Still Alice (Richard Glatzer, Wash Westmoreland, 2015) tem na atuação de Julianne Moore uma forte candidata ao Oscar deste ano, mas a cena do filme que mais me comoveu foi aquela em que sua filha mais nova, vivida por uma madura Kristen Stewart, recita a fala de uma peça para a qual fará teste em Nova York, e ao final pergunta à mãe, já em processo acelerado de um Alzheimer precoce, de que trata o texto que ela acabara de ouvir. Com alguma dificuldade para articular as palavras, ela praticamente sussurra: amor - o texto trata de amor.
Se esse foi um momento particularmente tocante, embora com seu tanto de pieguice, a emoção não me acompanhou ao longo do filme, ao contrário, a sensação foi de que a indústria do cinema norte-americano resolveu investir em dramas que exploram a morte de uma forma meio glamourizada.
Os elementos que compõem o quadro são absolutamente adequados: mulher de classe média alta, professora conceituada de Linguística em Universidade de prestígio, mãe de uma família de filhos amorosos, marido parceiro e cúmplice, começa a ratear as frases durante as aulas, a fazer suas corridas sem saber onde foi parar, a esquecer nomes, palavras. Nesse horizonte de pessoas bem de vida, e de bem com a vida, o drama que se desenha não chega em nenhum momento a incomodar verdadeiramente - até a tentativa de suicídio, programada por computador, resolve-se de outro modo, meio por acaso, e Alice continua seu processo, sem nenhum estardalhaço, rumo a um declínio mental discretamente percebido, menos ainda vivenciado - um Alzheimer limpo, em que um xixi nas calças é o máximo de degradação a que se chega.
Parece inevitável a comparação com outro momento, em que o cinema francês encena um processo de declínio semelhante, também de um personagem feminino, em ano relativamente recente. Trata-se do filme Amor (2013), de Michael Haneke, em que ele coloca em cena o casal vivido por Jean Louis Trintignant e Emmanuelle Riva, numa experiência excruciante face à perda de movimentos da mulher, que sofre um abrupto derrame, a partir do qual a vida de ambos será solapada, sem misericórdia, dia a dia.

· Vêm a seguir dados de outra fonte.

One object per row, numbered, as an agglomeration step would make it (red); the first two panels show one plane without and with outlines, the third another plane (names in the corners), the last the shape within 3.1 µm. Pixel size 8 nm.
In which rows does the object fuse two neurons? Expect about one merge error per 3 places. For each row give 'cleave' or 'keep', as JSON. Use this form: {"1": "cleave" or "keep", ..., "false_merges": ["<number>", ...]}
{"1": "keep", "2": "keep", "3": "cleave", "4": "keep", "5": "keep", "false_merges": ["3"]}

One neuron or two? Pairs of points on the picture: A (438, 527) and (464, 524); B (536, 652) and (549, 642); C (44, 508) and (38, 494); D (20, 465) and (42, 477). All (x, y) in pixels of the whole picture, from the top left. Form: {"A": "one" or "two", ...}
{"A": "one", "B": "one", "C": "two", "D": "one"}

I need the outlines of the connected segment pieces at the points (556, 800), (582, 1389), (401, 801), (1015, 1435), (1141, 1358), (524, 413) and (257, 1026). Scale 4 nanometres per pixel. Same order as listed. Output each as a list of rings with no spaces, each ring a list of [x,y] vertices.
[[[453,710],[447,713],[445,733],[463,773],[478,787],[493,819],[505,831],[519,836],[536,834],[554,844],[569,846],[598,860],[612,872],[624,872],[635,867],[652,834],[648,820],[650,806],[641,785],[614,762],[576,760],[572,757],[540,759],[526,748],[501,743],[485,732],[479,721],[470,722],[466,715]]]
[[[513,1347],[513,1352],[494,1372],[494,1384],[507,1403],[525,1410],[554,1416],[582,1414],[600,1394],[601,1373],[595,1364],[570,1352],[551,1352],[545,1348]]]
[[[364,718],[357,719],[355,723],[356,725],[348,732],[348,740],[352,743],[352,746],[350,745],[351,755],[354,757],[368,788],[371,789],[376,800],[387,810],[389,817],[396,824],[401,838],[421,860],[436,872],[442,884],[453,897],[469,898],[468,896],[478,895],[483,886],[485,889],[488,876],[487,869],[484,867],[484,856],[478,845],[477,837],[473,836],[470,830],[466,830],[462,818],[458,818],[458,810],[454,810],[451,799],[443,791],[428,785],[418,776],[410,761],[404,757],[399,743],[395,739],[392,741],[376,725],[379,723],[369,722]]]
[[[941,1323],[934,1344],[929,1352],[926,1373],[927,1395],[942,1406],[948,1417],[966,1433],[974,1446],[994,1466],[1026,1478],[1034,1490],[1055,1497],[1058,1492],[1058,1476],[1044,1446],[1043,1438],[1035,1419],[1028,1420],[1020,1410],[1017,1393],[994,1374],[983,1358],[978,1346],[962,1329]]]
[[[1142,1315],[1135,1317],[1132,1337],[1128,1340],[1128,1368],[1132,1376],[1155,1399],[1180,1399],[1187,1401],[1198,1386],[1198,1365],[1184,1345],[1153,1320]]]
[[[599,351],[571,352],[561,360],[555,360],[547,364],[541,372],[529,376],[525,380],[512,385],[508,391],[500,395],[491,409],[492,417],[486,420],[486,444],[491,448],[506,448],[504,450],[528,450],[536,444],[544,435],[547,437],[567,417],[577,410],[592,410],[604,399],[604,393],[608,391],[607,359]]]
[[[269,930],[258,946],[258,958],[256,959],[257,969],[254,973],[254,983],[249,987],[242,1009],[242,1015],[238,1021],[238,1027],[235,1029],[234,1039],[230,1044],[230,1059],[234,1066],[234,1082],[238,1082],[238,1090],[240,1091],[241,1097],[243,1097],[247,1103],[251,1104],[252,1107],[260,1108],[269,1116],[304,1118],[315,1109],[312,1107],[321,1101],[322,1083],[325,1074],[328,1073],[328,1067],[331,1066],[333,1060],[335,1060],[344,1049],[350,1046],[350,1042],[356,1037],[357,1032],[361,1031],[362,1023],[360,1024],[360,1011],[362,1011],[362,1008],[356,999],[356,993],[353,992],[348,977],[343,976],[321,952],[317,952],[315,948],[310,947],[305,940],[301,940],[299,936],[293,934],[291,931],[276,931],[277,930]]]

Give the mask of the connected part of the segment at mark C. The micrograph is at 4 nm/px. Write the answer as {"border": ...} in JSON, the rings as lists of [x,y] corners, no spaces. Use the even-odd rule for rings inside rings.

Ambos ligados à arte da música, já aposentados e vivendo sozinhos, ela vai perdendo os movimentos, a expressão dos olhos torna-se embaçada, e nós vemos surgir na tela a presença da morte, que praticamente se presentifica, e se petrifica, através da atuação magistral de Riva. Tal atuação mereceu a indicação ao Oscar daquele ano, perdido injustamente, segundo penso, para outra jovem e esfuziante atriz.
Diferentemente de Riva, a doença e a decrepitude vividas com toda a dignidade, e talento, por Julianne Moore, talvez sejam reconhecidas com mais uma estatueta. Hollywood sabe honrar suas estrelas.